Given a document’s rank (r) in a list, its contribution is:

[ score = \frac{1}{k + r} ]

Final score is the sum across lists.

Minimal fusion implementation (pseudocode)

scores = {}
for ranked_list in [vector_ids, lexical_ids]:
  for rank, id in enumerate(ranked_list, start=1):
    scores[id] += 1 / (rrf_k + rank)

final_ids = take_top(scores, final_k)

Failure and degradation

Standards:

if one channel fails, return results from the remaining channel
if both fail, return an empty list with a safe message (do not raise in tool contexts)

Context formatting for RAG

RAG retrieval must output bounded, structured context.

Required fields per reference block

Each returned chunk must include:

title (chunk title or page title)
canonical source (URL or stable ID)
optional summary
optional contextual prefix (from metadata) when available
content

Reference block template (generic)

=== REFERENCE DOCUMENT ===
TITLE: <title>
CANONICAL SOURCE: <canonical_source>
IMPORTANT: When referencing this content, ALWAYS cite the CANONICAL SOURCE

Summary: <optional_summary>
Context: <optional_contextual_prefix>

CONTENT:
<chunk_content>
=== END REFERENCE DOCUMENT ===

Context budgeting

Define and enforce:

final_k max chunks
max total characters/tokens of returned context

When over budget:

prefer trimming number of chunks over truncating mid-chunk
if truncating, truncate at paragraph boundaries when possible

Tool-call budgeting (AI agent integrations)

If retrieval is exposed as an AI tool:

enforce a per-request “soft cap” on retrieval tool calls
when exhausted, return a message instructing the agent to proceed without more lookups
tools must be safe under missing dependencies (no DB session, no scope_id)

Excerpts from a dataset

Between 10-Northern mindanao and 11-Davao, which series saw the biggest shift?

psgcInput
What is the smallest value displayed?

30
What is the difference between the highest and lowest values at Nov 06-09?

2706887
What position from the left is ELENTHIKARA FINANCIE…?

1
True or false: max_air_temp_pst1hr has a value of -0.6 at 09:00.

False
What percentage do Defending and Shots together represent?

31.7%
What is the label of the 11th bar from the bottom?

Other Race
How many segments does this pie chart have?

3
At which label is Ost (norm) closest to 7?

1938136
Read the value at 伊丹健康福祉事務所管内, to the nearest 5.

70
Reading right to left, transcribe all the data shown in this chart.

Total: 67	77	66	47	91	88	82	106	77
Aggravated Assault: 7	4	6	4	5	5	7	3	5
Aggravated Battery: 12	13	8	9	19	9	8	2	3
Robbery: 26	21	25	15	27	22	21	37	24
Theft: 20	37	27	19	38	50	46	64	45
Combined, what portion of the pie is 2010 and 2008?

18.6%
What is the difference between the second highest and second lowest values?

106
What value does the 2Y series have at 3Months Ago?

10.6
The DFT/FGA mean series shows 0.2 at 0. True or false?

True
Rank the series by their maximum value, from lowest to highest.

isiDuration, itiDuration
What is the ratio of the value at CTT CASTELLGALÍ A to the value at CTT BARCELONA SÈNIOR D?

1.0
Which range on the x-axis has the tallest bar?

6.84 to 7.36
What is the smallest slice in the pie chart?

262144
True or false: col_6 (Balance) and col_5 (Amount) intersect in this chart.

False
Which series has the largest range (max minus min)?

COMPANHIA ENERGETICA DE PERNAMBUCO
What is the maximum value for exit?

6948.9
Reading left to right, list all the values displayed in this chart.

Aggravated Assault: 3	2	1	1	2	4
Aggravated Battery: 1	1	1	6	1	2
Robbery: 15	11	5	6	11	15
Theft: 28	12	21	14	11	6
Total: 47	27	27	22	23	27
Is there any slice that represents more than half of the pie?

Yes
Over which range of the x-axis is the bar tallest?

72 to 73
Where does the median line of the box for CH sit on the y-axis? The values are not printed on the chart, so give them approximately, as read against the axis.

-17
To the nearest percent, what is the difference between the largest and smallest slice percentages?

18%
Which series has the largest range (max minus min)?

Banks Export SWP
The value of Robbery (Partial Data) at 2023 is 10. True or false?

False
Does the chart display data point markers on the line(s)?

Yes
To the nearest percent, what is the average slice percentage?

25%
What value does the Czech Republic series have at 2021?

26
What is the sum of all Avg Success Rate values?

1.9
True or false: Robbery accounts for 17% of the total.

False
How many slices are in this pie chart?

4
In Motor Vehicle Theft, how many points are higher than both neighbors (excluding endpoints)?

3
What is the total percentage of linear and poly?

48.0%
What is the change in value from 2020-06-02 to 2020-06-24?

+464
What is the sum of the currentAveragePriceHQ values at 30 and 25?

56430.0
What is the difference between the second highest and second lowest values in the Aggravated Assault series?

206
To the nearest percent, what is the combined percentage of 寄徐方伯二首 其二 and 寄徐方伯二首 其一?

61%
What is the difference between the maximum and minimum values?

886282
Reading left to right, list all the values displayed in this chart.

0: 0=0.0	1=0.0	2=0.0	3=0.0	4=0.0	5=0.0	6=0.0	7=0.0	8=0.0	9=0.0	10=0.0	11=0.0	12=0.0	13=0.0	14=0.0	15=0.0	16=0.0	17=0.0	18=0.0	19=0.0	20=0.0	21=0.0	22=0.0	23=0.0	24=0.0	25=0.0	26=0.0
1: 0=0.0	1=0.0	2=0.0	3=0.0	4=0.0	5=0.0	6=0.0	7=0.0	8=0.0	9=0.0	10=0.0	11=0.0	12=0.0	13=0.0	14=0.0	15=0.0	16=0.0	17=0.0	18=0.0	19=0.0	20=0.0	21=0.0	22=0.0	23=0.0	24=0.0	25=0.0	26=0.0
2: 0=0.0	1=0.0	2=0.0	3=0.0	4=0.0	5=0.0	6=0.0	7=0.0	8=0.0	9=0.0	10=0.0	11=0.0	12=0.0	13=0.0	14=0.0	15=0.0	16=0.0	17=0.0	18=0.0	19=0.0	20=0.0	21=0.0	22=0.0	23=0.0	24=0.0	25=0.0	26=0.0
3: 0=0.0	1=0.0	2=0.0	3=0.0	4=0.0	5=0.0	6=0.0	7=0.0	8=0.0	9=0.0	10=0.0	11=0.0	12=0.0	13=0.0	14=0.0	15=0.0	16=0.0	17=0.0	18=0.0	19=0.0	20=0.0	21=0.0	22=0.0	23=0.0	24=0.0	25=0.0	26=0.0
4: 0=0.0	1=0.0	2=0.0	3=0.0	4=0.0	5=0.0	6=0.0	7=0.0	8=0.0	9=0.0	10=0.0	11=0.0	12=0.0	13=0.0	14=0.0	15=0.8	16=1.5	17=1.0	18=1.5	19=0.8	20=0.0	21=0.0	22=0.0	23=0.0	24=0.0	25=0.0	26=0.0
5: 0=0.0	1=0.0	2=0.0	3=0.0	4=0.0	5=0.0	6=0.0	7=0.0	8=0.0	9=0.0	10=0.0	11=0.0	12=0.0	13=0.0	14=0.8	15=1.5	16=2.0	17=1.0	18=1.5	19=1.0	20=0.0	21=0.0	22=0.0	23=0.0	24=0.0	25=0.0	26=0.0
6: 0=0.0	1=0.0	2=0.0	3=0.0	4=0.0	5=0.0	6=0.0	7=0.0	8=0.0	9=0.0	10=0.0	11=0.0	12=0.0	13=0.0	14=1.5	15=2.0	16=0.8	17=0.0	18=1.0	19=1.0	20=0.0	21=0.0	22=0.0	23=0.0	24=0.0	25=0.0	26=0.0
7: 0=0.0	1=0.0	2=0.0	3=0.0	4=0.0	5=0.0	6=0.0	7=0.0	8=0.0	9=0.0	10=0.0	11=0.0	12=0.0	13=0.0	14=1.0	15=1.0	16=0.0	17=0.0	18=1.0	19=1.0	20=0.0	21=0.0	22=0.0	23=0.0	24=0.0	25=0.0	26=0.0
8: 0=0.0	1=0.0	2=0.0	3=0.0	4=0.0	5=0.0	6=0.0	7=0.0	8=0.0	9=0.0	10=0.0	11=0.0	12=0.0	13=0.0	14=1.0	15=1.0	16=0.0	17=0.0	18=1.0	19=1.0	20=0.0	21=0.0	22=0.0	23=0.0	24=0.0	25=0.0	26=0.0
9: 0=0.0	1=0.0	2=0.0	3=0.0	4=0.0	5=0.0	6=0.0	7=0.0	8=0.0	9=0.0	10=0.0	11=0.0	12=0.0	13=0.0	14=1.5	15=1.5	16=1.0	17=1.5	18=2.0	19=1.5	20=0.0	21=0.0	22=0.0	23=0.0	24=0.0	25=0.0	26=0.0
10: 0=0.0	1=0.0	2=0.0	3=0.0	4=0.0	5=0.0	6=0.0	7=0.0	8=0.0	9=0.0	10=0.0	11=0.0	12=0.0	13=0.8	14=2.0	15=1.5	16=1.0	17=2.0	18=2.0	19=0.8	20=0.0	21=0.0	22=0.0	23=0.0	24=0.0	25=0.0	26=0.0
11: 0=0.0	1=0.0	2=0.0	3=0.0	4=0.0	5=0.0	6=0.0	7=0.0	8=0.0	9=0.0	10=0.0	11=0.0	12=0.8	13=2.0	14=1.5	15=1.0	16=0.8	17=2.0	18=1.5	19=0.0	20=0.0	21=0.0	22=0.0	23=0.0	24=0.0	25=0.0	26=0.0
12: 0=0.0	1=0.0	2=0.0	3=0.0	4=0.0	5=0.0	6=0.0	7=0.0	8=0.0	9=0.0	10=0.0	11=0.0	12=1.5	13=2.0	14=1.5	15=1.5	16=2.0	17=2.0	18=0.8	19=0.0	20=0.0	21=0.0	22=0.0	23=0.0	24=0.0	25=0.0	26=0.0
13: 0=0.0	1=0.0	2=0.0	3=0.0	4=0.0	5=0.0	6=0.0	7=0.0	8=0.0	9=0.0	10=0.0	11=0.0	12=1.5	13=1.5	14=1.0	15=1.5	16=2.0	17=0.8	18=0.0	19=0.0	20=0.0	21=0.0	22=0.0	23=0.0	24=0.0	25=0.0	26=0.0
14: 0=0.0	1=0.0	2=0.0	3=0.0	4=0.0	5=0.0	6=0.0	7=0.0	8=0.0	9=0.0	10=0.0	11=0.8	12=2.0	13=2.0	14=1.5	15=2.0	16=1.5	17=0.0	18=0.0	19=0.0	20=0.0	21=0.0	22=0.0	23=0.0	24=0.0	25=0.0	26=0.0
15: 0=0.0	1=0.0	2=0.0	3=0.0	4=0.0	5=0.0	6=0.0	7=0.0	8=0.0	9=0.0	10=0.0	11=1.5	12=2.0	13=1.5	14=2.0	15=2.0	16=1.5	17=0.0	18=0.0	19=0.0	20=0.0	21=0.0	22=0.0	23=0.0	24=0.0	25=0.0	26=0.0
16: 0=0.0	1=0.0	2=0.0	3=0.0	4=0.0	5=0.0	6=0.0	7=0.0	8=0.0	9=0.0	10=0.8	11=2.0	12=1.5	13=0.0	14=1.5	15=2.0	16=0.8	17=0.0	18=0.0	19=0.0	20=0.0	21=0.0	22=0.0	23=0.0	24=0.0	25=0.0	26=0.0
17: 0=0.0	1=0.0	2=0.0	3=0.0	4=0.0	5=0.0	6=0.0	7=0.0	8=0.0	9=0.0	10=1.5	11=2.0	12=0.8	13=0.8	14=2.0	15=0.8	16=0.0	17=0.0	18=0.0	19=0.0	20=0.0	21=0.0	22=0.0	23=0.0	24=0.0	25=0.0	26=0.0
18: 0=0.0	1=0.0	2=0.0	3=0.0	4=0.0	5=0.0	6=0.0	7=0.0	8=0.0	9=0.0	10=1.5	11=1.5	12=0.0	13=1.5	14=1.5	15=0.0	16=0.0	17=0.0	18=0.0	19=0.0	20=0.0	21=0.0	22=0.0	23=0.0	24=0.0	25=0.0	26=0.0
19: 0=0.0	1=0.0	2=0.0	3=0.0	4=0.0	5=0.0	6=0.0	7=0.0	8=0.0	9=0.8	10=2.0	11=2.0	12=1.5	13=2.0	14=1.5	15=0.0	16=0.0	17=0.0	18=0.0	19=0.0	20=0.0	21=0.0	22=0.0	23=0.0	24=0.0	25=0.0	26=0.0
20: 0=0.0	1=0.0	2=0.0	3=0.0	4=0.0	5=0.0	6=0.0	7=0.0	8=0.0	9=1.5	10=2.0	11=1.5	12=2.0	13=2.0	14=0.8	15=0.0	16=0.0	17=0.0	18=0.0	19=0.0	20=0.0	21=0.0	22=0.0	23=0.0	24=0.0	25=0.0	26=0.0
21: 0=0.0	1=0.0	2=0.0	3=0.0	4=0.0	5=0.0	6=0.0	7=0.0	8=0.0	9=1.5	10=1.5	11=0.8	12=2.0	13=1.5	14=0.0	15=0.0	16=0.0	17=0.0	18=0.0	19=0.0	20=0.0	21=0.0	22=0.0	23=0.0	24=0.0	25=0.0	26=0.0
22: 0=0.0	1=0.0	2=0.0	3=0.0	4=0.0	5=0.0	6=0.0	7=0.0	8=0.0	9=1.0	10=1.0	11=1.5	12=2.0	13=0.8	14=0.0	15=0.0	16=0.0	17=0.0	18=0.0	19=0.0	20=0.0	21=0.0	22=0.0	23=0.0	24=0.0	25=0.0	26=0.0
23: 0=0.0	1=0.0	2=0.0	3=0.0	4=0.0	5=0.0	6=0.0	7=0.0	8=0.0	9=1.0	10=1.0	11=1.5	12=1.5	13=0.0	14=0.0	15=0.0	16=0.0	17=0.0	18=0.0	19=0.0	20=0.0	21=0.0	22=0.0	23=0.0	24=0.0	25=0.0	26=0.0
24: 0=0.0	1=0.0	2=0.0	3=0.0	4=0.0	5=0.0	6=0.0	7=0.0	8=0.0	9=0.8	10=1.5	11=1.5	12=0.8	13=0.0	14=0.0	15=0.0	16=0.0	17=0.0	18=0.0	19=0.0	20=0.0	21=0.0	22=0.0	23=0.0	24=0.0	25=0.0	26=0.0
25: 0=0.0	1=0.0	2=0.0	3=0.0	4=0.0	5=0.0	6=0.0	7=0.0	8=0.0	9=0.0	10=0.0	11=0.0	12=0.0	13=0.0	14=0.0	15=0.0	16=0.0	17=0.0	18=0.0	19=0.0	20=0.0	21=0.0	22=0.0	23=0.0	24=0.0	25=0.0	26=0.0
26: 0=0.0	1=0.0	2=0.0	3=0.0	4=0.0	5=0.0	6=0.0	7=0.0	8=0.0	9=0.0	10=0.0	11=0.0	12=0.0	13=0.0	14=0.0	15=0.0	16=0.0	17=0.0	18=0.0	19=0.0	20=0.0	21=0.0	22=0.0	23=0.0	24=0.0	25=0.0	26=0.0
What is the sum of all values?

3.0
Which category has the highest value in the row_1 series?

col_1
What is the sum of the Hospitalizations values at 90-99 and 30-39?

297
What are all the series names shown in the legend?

◆ **Problem 1**: Using the retrieval guide, explain how a document's final score is worked out when results from several ranked lists are fused.
◆ **Problem 2**:
Please answer these questions about the retrieval guide:
(a) What should be returned if both channels fail?
(b) What two limits must be defined and enforced for context budgeting?
(c) When retrieval is exposed as an AI tool and the soft cap is used up, what should be returned?
◆ **Problem 3**:
Decide whether each statement agrees with the retrieval guide:
(a) When context is over budget, truncating mid-chunk is preferred to trimming the number of chunks.
(b) Every returned chunk must include a summary.
(c) If one channel fails, results from the other channel are still returned.

◆ **Your solution 1**: In each list, a document contributes 1/(k + r), where r is its rank in that list. Its final score is the sum of these contributions across all lists. The pseudocode then takes the top final_k documents by score.

◆ **Your solution 2**:
(a) An empty list with a safe message.
(b) The final_k maximum number of chunks and the maximum total characters or tokens of returned context.
(c) A message instructing the agent to proceed without more lookups.

◆ **Your solution 3**:
(a) No: "prefer trimming number of chunks over truncating mid-chunk"
(b) No: "optional summary"
(c) Yes: "if one channel fails, return results from the remaining channel"